Sunday, January 19, 2025

Retirement Researcher Advocates Actuarial Concepts for Adjusting Spending in Retirement

Dr. David Blanchett, Head of Retirement Research at PGIM DC Solutions, has been recently active on LinkedIn, advocating his 2022 paper “Redefining the Optimal Retirement Income Strategy.” In this paper, Dr. Blanchett suggests several changes to traditional Monte Carlo models currently used by many financial advisors. These changes include:

  • Inclusion of a dynamic process, similar conceptually to the Actuarial Approach advocated in this website, to determine how retiree spending should be adjusted from year to year, and
  • Development of a better metric for evaluating scenario results than the traditional “probability of success” metric.

Instead of developing the probability of success for a household with a spending goal of $X per year for a fixed period of years, Dr. Blanchett’s model develops a “Goal Completion Score” for a household with a spending goal of $X per year (with Y% considered “Needs” and (100%-Y%) considered “Wants”) for a fixed period of years, but with such household agreeing to increase or decrease future spending in a future year “t” based on their Funded Status at time t (the present value of their assets at time t divided by the present value of their spending liabilities at time t) and other adjustment rules (algorithms). It is anticipated that the spending adjustments “baked into” Dr. Blanchett’s Monte Carlo model would affect household “wants” spending first.

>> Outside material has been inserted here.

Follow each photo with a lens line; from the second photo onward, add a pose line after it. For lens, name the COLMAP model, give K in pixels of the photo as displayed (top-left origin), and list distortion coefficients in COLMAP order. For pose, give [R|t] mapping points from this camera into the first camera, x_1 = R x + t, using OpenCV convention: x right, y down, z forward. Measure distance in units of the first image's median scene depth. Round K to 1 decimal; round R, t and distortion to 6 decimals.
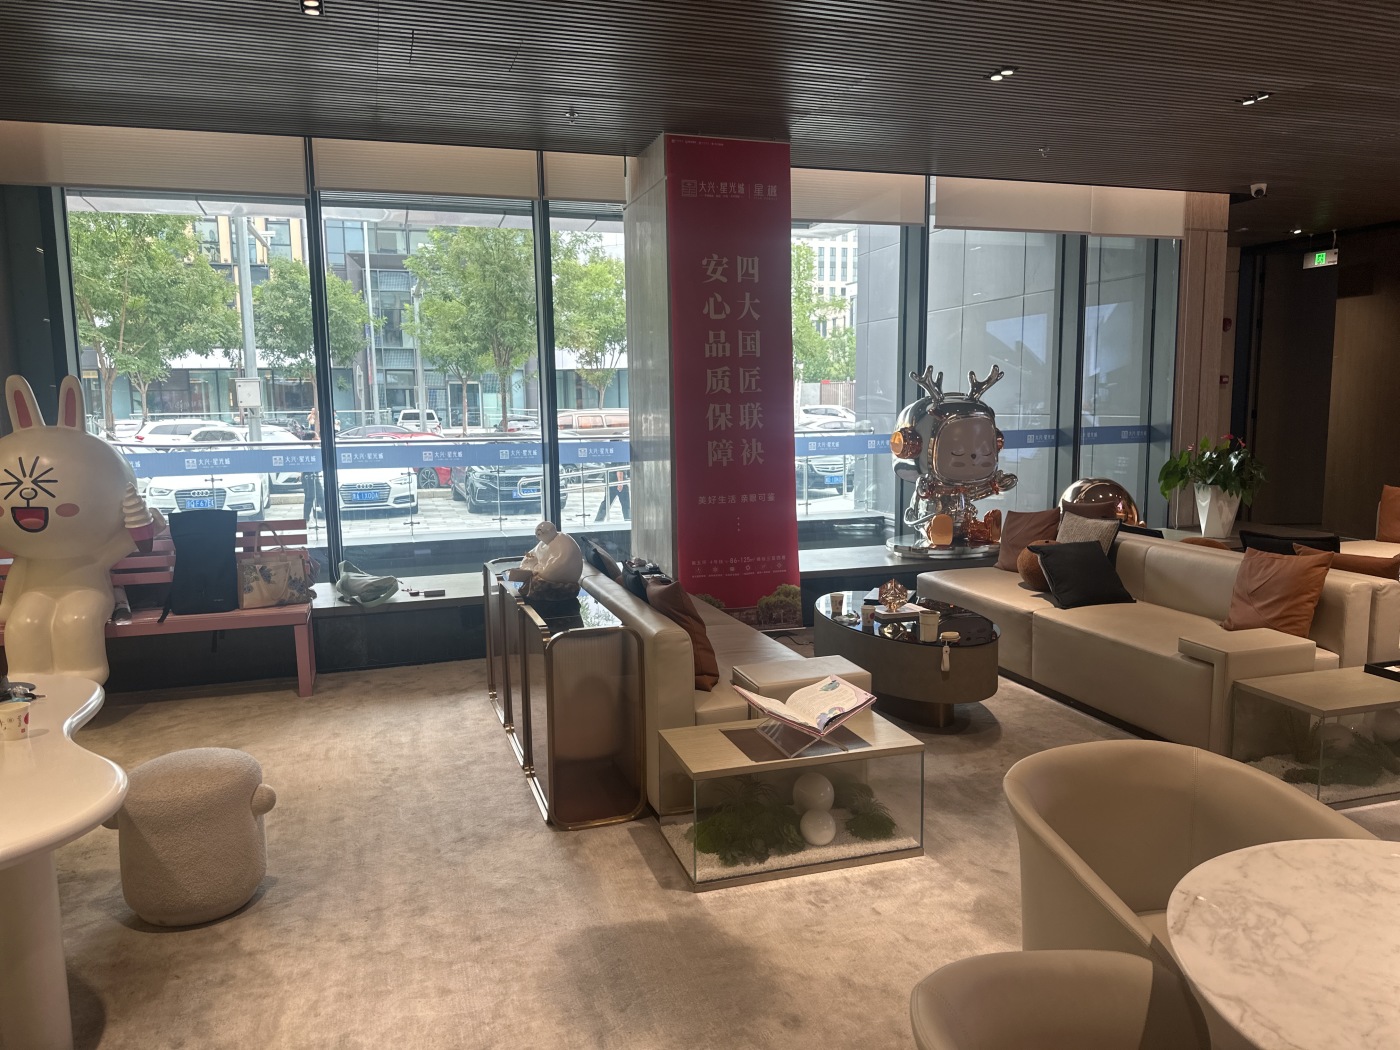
lens RADIAL K [[975.6, 0, 695.5], [0, 975.6, 526.0], [0, 0, 1]] dist [0.064852, -0.087396]
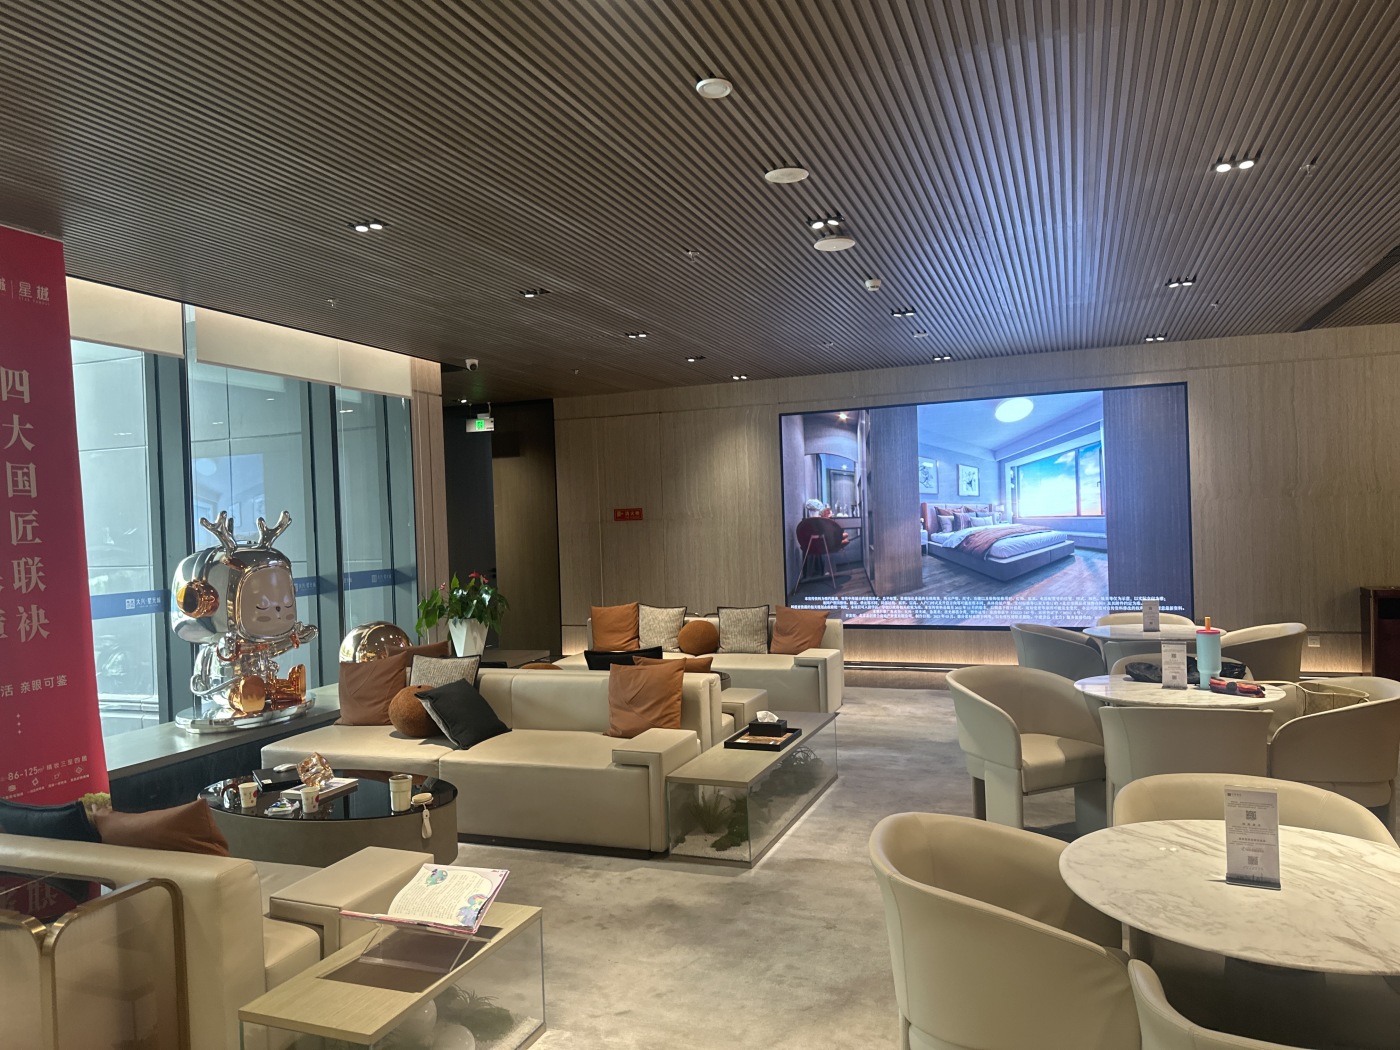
lens RADIAL K [[975.6, 0, 699.0], [0, 975.6, 535.7], [0, 0, 1]] dist [0.064852, -0.087396]
pose [[0.620655, -0.015996, 0.783920, -0.254470], [0.123863, 0.989238, -0.077881, -0.023947], [-0.774238, 0.145436, 0.615957, 0.155221]]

Dr. Blanchett’s dynamic algorithm for changing spending in retirement from year to year is similar to the approach anticipated by the Actuarial Approach outlined in this website in that both approaches anticipate:

  • an annual comparison of the present value of household assets and household spending liabilities to determine the household’s Funded Status (which Dr. Blanchett calls the Funded Ratio),
  • establishment of separate funding buckets and asset/liability comparisons for essential and discretionary spending (which Dr. Blanchett calls needs and wants), and
  • mapping of assets/investments to the two buckets using Liability Driven Investing (LDI) theories.

Dr. Blanchett’s dynamic spending approach is simpler (for calculation simplicity purposes) than the Actuarial Approach (Actuarial Financial Planner model and annual valuation process) for a number of reasons, including

  • It doesn’t anticipate non-recurring expenses (e.g., long-term care, new car purchases, family assistance, etc.)
  • Needs and wants are assumed to be constant percentages of total spending each year
  • It uses a fixed period of years for the household lifetime with no adjustments upon the first anticipated death within the couple
  • It doesn’t anticipate different rates of future increases for different types of assets or expense liabilities

Our quick assessment of Dr. Blanchett’s proposed changes

Readers of our blog know that we aren’t big fans of Monte Carlo modeling when it comes to ongoing financial planning during retirement. Generally, these models are more consistent with one-and-done (static) types of analyses and can be quite useful for facilitating certain decisions, such as developing or changing an investment strategy. Having said that, we believe the changes proposed by Dr. Blanchett are a step in the right direction. We might even go so far as to agree that his approach could provide value at the onset of a household’s retirement by quantifying the range and likelihood of future spending adjustments or other risks (and would be even better if it used our calculated Funded Status measure). However, since his approach has spending adjustments based on future calculations of household Funded Status baked in, we wonder how useful his approach would be for years subsequent to the initial application when the household is expected to simply apply a spending adjustment algorithm (like our Funding Status guardrails) to determine spending for that future year.

Conclusion

We believe that the process used to adjust spending from year to year is more important than the model used to calculate a Household’s Funded Status or project other results. While our Actuarial Financial Planner (AFP) may not be the most sophisticated model around, it is more robust in determining Funded Status than the approach anticipated by Dr. Blanchett. In addition, we believe periodically stress-testing the assumptions used in the AFP can provide users as good, if not better, risk information as may be obtained with Monte Carlo modeling (either traditional or Dr. Blanchett’s improved version). And, for fans of Occam’s Razor out there, the Actuarial Approach provides a much simpler and easier to understand solution.